(Page images and extracted text)
──────

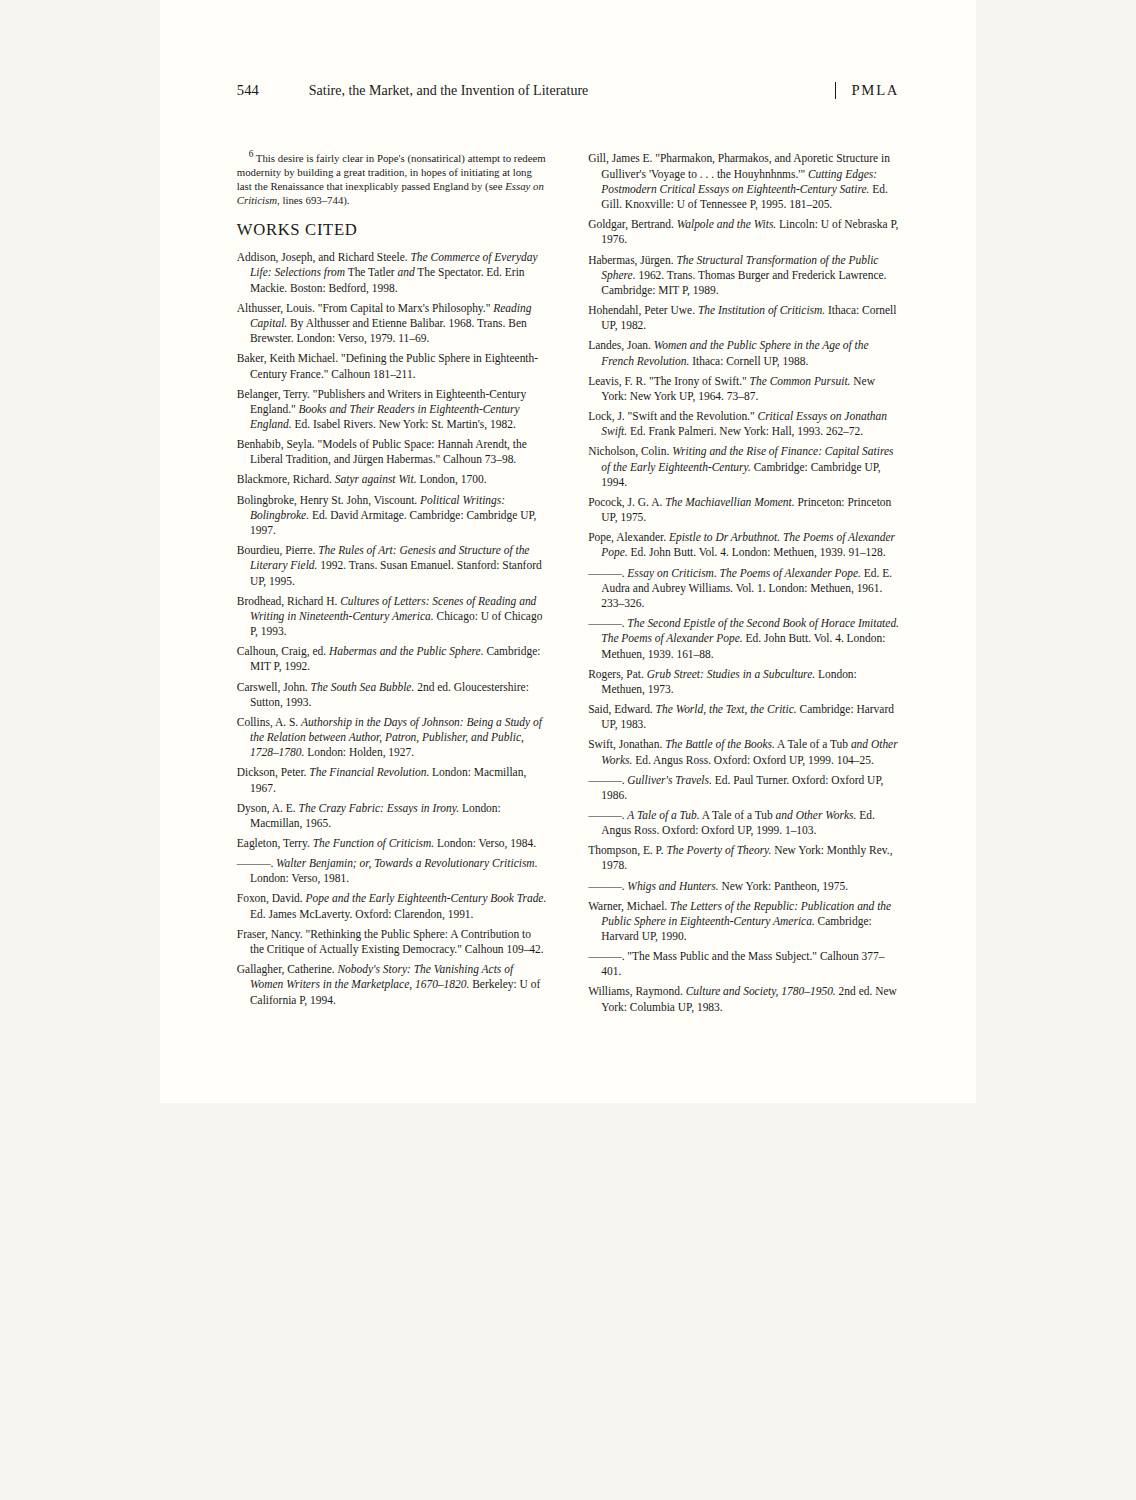544
Satire, the Market, and the Invention of Literature
PMLA
6 This desire is fairly clear in Pope's (nonsatirical) attempt to redeem modernity by building a great tradition, in hopes of initiating at long last the Renaissance that inexplicably passed England by (see Essay on Criticism, lines 693–744).
Works Cited
Addison, Joseph, and Richard Steele. The Commerce of Everyday Life: Selections from The Tatler and The Spectator. Ed. Erin Mackie. Boston: Bedford, 1998.
Althusser, Louis. "From Capital to Marx's Philosophy." Reading Capital. By Althusser and Etienne Balibar. 1968. Trans. Ben Brewster. London: Verso, 1979. 11–69.
Baker, Keith Michael. "Defining the Public Sphere in Eighteenth-Century France." Calhoun 181–211.
Belanger, Terry. "Publishers and Writers in Eighteenth-Century England." Books and Their Readers in Eighteenth-Century England. Ed. Isabel Rivers. New York: St. Martin's, 1982.
Benhabib, Seyla. "Models of Public Space: Hannah Arendt, the Liberal Tradition, and Jürgen Habermas." Calhoun 73–98.
Blackmore, Richard. Satyr against Wit. London, 1700.
Bolingbroke, Henry St. John, Viscount. Political Writings: Bolingbroke. Ed. David Armitage. Cambridge: Cambridge UP, 1997.
Bourdieu, Pierre. The Rules of Art: Genesis and Structure of the Literary Field. 1992. Trans. Susan Emanuel. Stanford: Stanford UP, 1995.
Brodhead, Richard H. Cultures of Letters: Scenes of Reading and Writing in Nineteenth-Century America. Chicago: U of Chicago P, 1993.
Calhoun, Craig, ed. Habermas and the Public Sphere. Cambridge: MIT P, 1992.
Carswell, John. The South Sea Bubble. 2nd ed. Gloucestershire: Sutton, 1993.
Collins, A. S. Authorship in the Days of Johnson: Being a Study of the Relation between Author, Patron, Publisher, and Public, 1728–1780. London: Holden, 1927.
Dickson, Peter. The Financial Revolution. London: Macmillan, 1967.
Dyson, A. E. The Crazy Fabric: Essays in Irony. London: Macmillan, 1965.
Eagleton, Terry. The Function of Criticism. London: Verso, 1984.
———. Walter Benjamin; or, Towards a Revolutionary Criticism. London: Verso, 1981.
Foxon, David. Pope and the Early Eighteenth-Century Book Trade. Ed. James McLaverty. Oxford: Clarendon, 1991.
Fraser, Nancy. "Rethinking the Public Sphere: A Contribution to the Critique of Actually Existing Democracy." Calhoun 109–42.
Gallagher, Catherine. Nobody's Story: The Vanishing Acts of Women Writers in the Marketplace, 1670–1820. Berkeley: U of California P, 1994.
Gill, James E. "Pharmakon, Pharmakos, and Aporetic Structure in Gulliver's 'Voyage to . . . the Houyhnhnms.'" Cutting Edges: Postmodern Critical Essays on Eighteenth-Century Satire. Ed. Gill. Knoxville: U of Tennessee P, 1995. 181–205.
Goldgar, Bertrand. Walpole and the Wits. Lincoln: U of Nebraska P, 1976.
Habermas, Jürgen. The Structural Transformation of the Public Sphere. 1962. Trans. Thomas Burger and Frederick Lawrence. Cambridge: MIT P, 1989.
Hohendahl, Peter Uwe. The Institution of Criticism. Ithaca: Cornell UP, 1982.
Landes, Joan. Women and the Public Sphere in the Age of the French Revolution. Ithaca: Cornell UP, 1988.
Leavis, F. R. "The Irony of Swift." The Common Pursuit. New York: New York UP, 1964. 73–87.
Lock, J. "Swift and the Revolution." Critical Essays on Jonathan Swift. Ed. Frank Palmeri. New York: Hall, 1993. 262–72.
Nicholson, Colin. Writing and the Rise of Finance: Capital Satires of the Early Eighteenth-Century. Cambridge: Cambridge UP, 1994.
Pocock, J. G. A. The Machiavellian Moment. Princeton: Princeton UP, 1975.
Pope, Alexander. Epistle to Dr Arbuthnot. The Poems of Alexander Pope. Ed. John Butt. Vol. 4. London: Methuen, 1939. 91–128.
———. Essay on Criticism. The Poems of Alexander Pope. Ed. E. Audra and Aubrey Williams. Vol. 1. London: Methuen, 1961. 233–326.
———. The Second Epistle of the Second Book of Horace Imitated. The Poems of Alexander Pope. Ed. John Butt. Vol. 4. London: Methuen, 1939. 161–88.
Rogers, Pat. Grub Street: Studies in a Subculture. London: Methuen, 1973.
Said, Edward. The World, the Text, the Critic. Cambridge: Harvard UP, 1983.
Swift, Jonathan. The Battle of the Books. A Tale of a Tub and Other Works. Ed. Angus Ross. Oxford: Oxford UP, 1999. 104–25.
———. Gulliver's Travels. Ed. Paul Turner. Oxford: Oxford UP, 1986.
———. A Tale of a Tub. A Tale of a Tub and Other Works. Ed. Angus Ross. Oxford: Oxford UP, 1999. 1–103.
Thompson, E. P. The Poverty of Theory. New York: Monthly Rev., 1978.
———. Whigs and Hunters. New York: Pantheon, 1975.
Warner, Michael. The Letters of the Republic: Publication and the Public Sphere in Eighteenth-Century America. Cambridge: Harvard UP, 1990.
———. "The Mass Public and the Mass Subject." Calhoun 377–401.
Williams, Raymond. Culture and Society, 1780–1950. 2nd ed. New York: Columbia UP, 1983.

──────

BRIEF
The required output is every line above from the one with "Baker, Keith Michael." down to the one with "Calhoun, Craig, ed.", restated word for word, ends included.

ANSWER SPACE
Baker, Keith Michael. "Defining the Public Sphere in Eighteenth-Century France." Calhoun 181–211.
Belanger, Terry. "Publishers and Writers in Eighteenth-Century England." Books and Their Readers in Eighteenth-Century England. Ed. Isabel Rivers. New York: St. Martin's, 1982.
Benhabib, Seyla. "Models of Public Space: Hannah Arendt, the Liberal Tradition, and Jürgen Habermas." Calhoun 73–98.
Blackmore, Richard. Satyr against Wit. London, 1700.
Bolingbroke, Henry St. John, Viscount. Political Writings: Bolingbroke. Ed. David Armitage. Cambridge: Cambridge UP, 1997.
Bourdieu, Pierre. The Rules of Art: Genesis and Structure of the Literary Field. 1992. Trans. Susan Emanuel. Stanford: Stanford UP, 1995.
Brodhead, Richard H. Cultures of Letters: Scenes of Reading and Writing in Nineteenth-Century America. Chicago: U of Chicago P, 1993.
Calhoun, Craig, ed. Habermas and the Public Sphere. Cambridge: MIT P, 1992.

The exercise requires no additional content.